Zara’s beloved stepfather dies in front of her and so she is despatched by her mother to the barren wastes of Maine in winter to stay with her paternal grandmother and find some emotional stability.
It is clear from the start that she is in an unusual environment – a shadowy figure follows her, her fellow students seem either unusually hostile or overpoweringly friendly, young boys disappear mysteriously, never to be seen again. The natural world seems determinedly hostile – ceaseless snow and searing cold are brooding presences.
Cue werewolves, weretigers, wereeagles and pixies – the latter the most dangerous of all, with their ability to mimic human voices and persuade Zara that her stepfather is still alive. But it is her own nature which ultimately betrays Zara – she discovers that her father was a pixie king and she is now sought by the current king to be his queen and allay his need to kill young men.
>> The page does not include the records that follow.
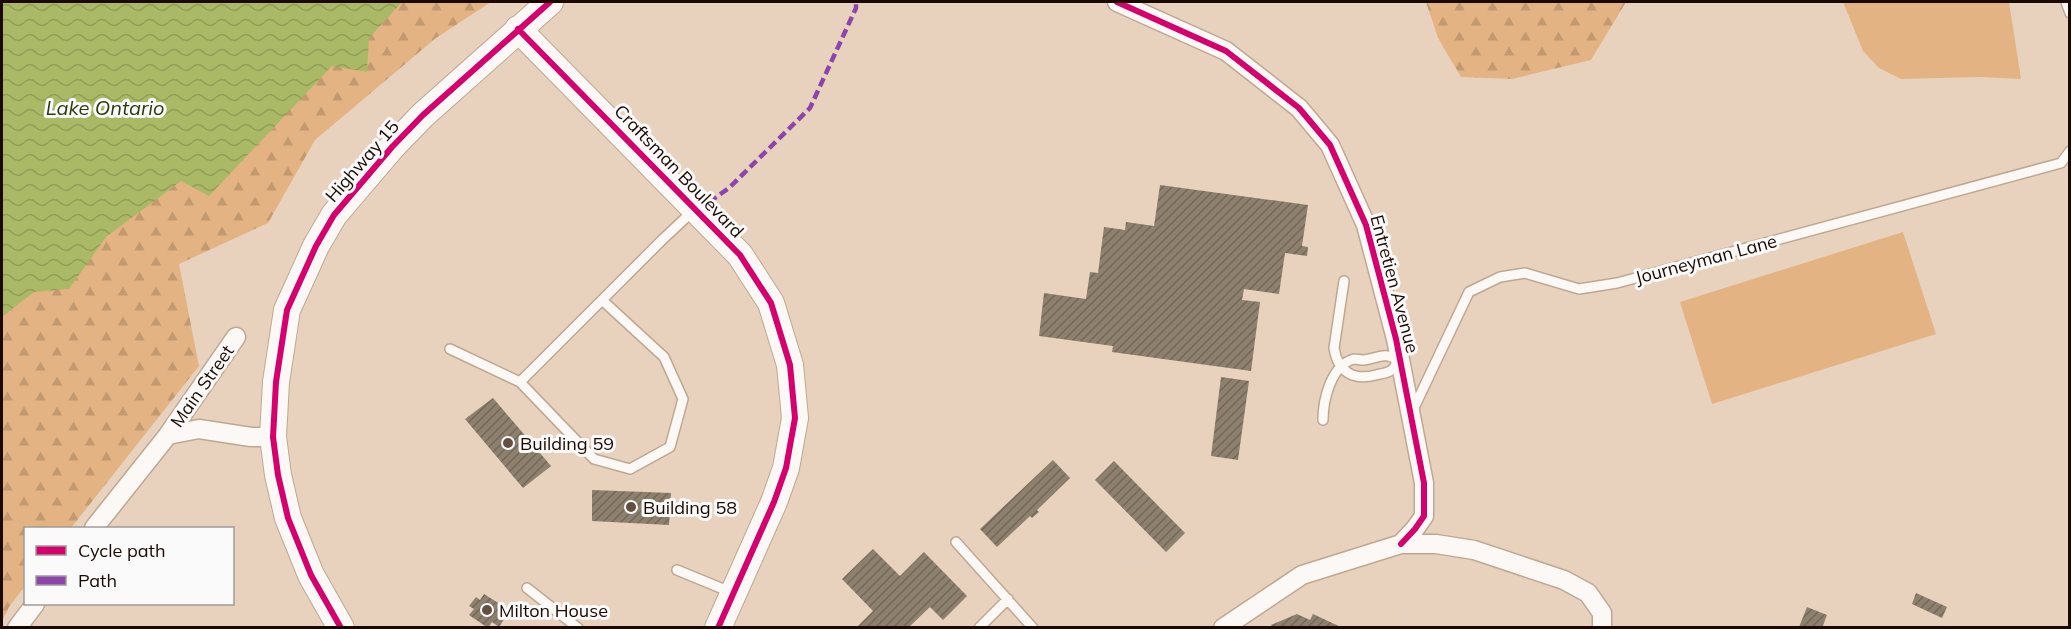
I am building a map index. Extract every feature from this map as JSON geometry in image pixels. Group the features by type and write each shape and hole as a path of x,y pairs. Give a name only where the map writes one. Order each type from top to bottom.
{"main road":[{"name":"Highway 15","path":"341,627 311,575 288,518 278,475 273,437 276,382 286,310 316,246 334,215 392,147 550,2"},
{"name":"Craftsman Boulevard","path":"518,29 740,255 771,303 790,364 795,418 786,468 774,502 718,627"}],"street":[{"name":"Entretien Avenue","path":"1117,2 1226,51 1299,108 1330,145 1366,225 1400,360 1411,414 1424,483 1424,516"},
{"name":"Main Street","path":"95,527 168,435 236,337"},
{"name":"Main Street","path":"168,435 199,429 273,437"},
{"path":"1401,544 1424,516 1450,546"},
{"path":"1223,627 1302,575 1401,544 1437,544 1474,550 1564,580 1588,593 1602,614 1602,627"},
{"path":"17,627 34,605"}],"lane":[{"path":"2066,2 2070,13"},
{"name":"Journeyman Lane","path":"1411,414 1469,292 1500,277 1525,273 1579,289 1617,283 2061,163 2070,151"},
{"path":"520,382 696,208"},
{"path":"1323,420 1326,394 1341,367 1354,359 1363,360 1385,354 1400,360 1390,371 1368,377 1352,376 1341,367 1336,358 1335,348 1344,281"},
{"path":"450,349 520,382 594,459 630,469 670,447 683,399 664,357 602,300"},
{"path":"956,542 1033,627"},
{"path":"677,570 733,593"},
{"path":"527,588 578,627"},
{"path":"979,627 1008,599"}],"path":[{"path":"1060,463 1083,487"},
{"path":"1082,517 1083,487 1095,476"},
{"path":"1039,516 1055,532"},
{"path":"1107,536 1128,516"},
{"path":"1124,562 1153,562 1163,553"},
{"path":"1762,585 1750,612 1781,626 1786,595"},
{"path":"1404,627 1403,616 1410,593"},
{"path":"930,613 944,627"}],"green space":[{"path":"376,2 491,2 436,38 315,140 268,223 179,264 199,366 72,527 24,527 24,587 2,621 2,286"},
{"path":"1426,2 1626,2 1591,60 1512,79 1461,77 1438,38"},
{"path":"1843,2 2009,2 2021,79 1980,77 1901,79 1879,68 1863,51"},
{"path":"1903,232 1936,334 1712,404 1680,302"}],"water":[{"name":"Lake Ontario","path":"2,2 402,2 369,38 367,72 332,66 209,196 181,181 106,237 69,289 34,292 2,317"}],"building":[{"path":"1160,185 1308,205 1302,246 1308,247 1307,256 1285,253 1279,294 1244,289 1242,300 1260,302 1251,371 1112,352 1113,346 1039,336 1044,293 1086,299 1090,272 1098,273 1104,227 1125,230 1126,222 1154,226"},
{"path":"1221,377 1249,381 1238,460 1211,456"},
{"name":"Building 59","path":"493,398 551,466 523,488 465,419"},
{"path":"1053,460 1070,478 1037,510 1039,512 1032,518 1030,516 997,547 980,529"},
{"path":"1114,461 1185,533 1166,552 1095,480"},
{"name":"Building 58","path":"592,490 671,493 669,525 592,521"},
{"path":"873,549 900,576 924,552 967,596 943,620 930,607 908,628 856,628 873,611 842,579"},
{"path":"1916,593 1947,607 1942,618 1912,604"},
{"name":"Milton House","path":"484,594 503,606 500,611 506,616 499,627 492,622 488,628 469,615 474,609 469,606 476,597 480,600"},
{"path":"1807,607 1827,615 1822,628 1799,627"},
{"path":"1297,614 1310,620 1313,614 1343,628 1270,628 1271,625"}],"marked path":[{"path":"709,202 729,188 810,108 856,8 856,2"}],"cycle path":[{"path":"341,628 311,575 288,518 278,475 273,437 276,382 287,310 316,246 334,215 392,147 423,115 550,2"},
{"path":"1117,2 1226,51 1299,108 1330,145 1366,225 1396,339 1424,483 1424,516 1401,544"},
{"path":"518,29 740,255 771,303 790,365 795,418 786,468 774,502 718,628"}],"place":[{"name":"Building 59","path":"508,443"},
{"name":"Building 58","path":"631,507"},
{"name":"Milton House","path":"487,610"}]}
There are too many layers which challenge credulity – Zara’s friends, grandmother and boyfriend are all supernatural creatures in human guise and the plot relies heavily on their ability to transform. Jones creates tension well, but the narrative is often overheated and so it loses its impact as the story progresses from excess to excess.
Need is aimed squarely at a teenage market obsessed with all things supernatural and American. Its clever use of all the requisite ingredients will, I am sure, earn it a place in this genre but its literary merits are by no means as securely realised.